Двигаться мне стало намного легче. Теперь совсем стемнело, и я шел между огнями, это было все, что я знал. Мэрвин ссал мне в уши по поводу кроличьих лапок, типа почему это может реально работать.
– Короче, тут суть в чем? Животное маленькое, его душа, она такая слабая, но на тех весах, где все рассчитывается, и одной пушинки может хватить. Хочешь сахарной ваты? А я хочу!
Меня от одной мысли тошнило. Я был неразговорчивый, хмурый и все пытался вспомнить, Санта-Моника это район или город. Мэрвин сказал:
– Слушай, а ты его любишь?
– Не люблю я его.
– Ну он же отец твой. Вот без него бы тебя не было. Как он тебя бить-то может?
– Ой, как же рука поднялась, как сердце не дрогнуло, жалеет теперь, небось, кровиночку, плачет горько-горько.
– Да не юродствуй.
– Не ерничай.
– И не юродствуй тоже.
Мы все плыли по морю огней, в жарком, обволакивающем вечере, и Лос-Анджелес, курортный мегаполис, ну как еще сказать, душил меня со всех сторон.
– Меня вот мама никогда не била.
– Ты крутой.
– А чем он тебя?
– Да хуй знает.
– А искать тебя будет?
– Это я уже не знаю, чего ему в голову взбредет.

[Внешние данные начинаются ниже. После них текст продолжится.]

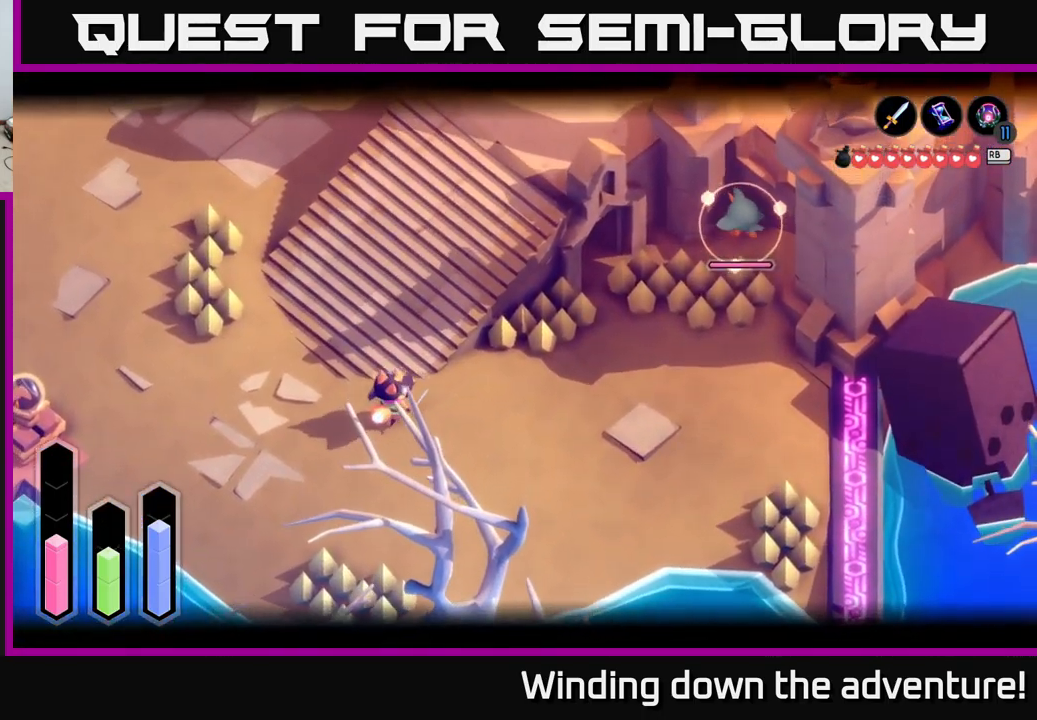
{"buttons": ["L2"], "left_stick": "left", "right_stick": "center", "events": []}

А чего меня искать? Так мы накрепко с ним связаны. Сам найдусь. Я уже тогда это знал, только убеждал себя зачем-то, что новую жизнь начну. А где? Ну, я не заморачивался. Все шло как по маслу, никуда не спеша, словно просто проходя мимо одной из остановок, мы сели в автобус, просторный, больше похожий на туристический, с мягкими, обтянутыми тканью, а не кожзамом сиденьями. И вправду, Мэрвину везло, все ему просто давалось.
В безжалостном, ярком свете, в салоне автобуса, лицо его было совсем дерганым, взвинченным, глаза горели, и он все время их тер. Странные мы были ребята, такие ненормальные. Устроились позади, в полумраке, где толстая негритянка вязала какую-то шерстяную фигню.

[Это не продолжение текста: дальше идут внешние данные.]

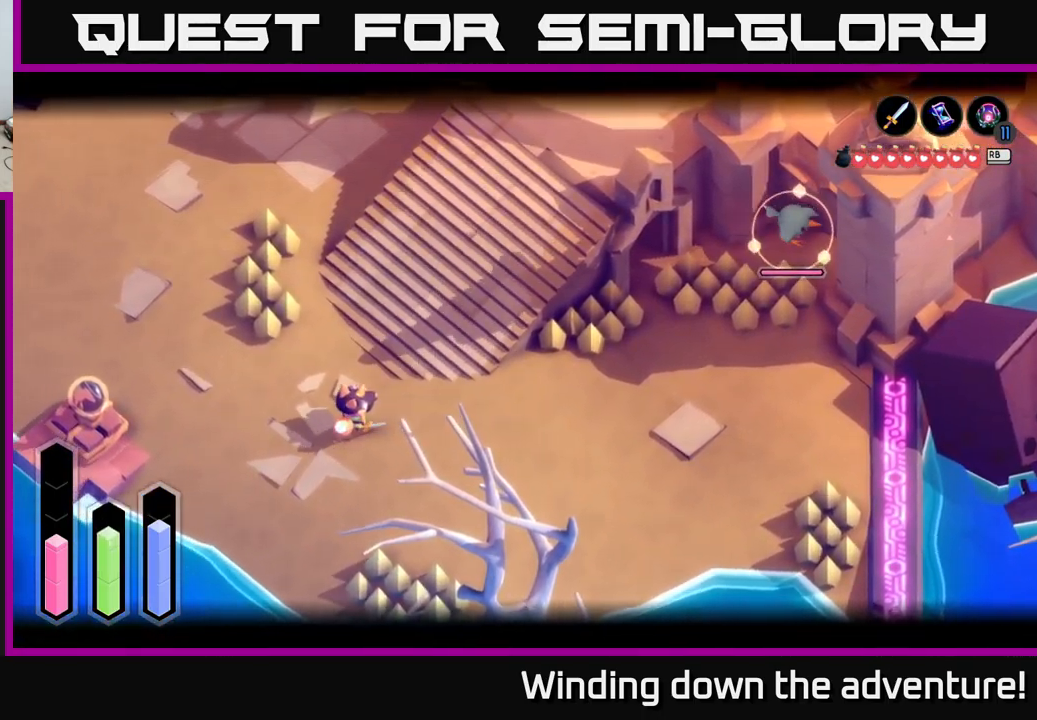
{"buttons": ["B", "L2"], "left_stick": "left", "right_stick": "center", "events": [[367, "B", "down"]]}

– У ней глаза красивые, – сказал я.
– Да у них у всех такие. Блестят еще, шарики прям для бильярда.
Мы любили обсуждать всех вокруг на дурной смеси из польского, украинского и русского, чувствовать, как между нами и всеми остальными возводится такая специальная стена. Поплыли огни, мы тронулись.
Я, блин, тронулся, сумасшедший вышел день.
Через весь салон автобуса были протянуты ярко-желтые шнурки, пассажиры дергали за них, и автобус останавливался.
– Я б на таком повесился, – сказал я.
– Да я б уже на любом повесился.
– Потому что мы мрачные славяне.
– Это точно. Слушай, там такой пляж. Только купаться сейчас пока никак – вода плохо нагревается. Но есть долбанутые. Всегда находятся.
– Я в океане еще не купался. Ты б про друзей рассказал. Где они живут?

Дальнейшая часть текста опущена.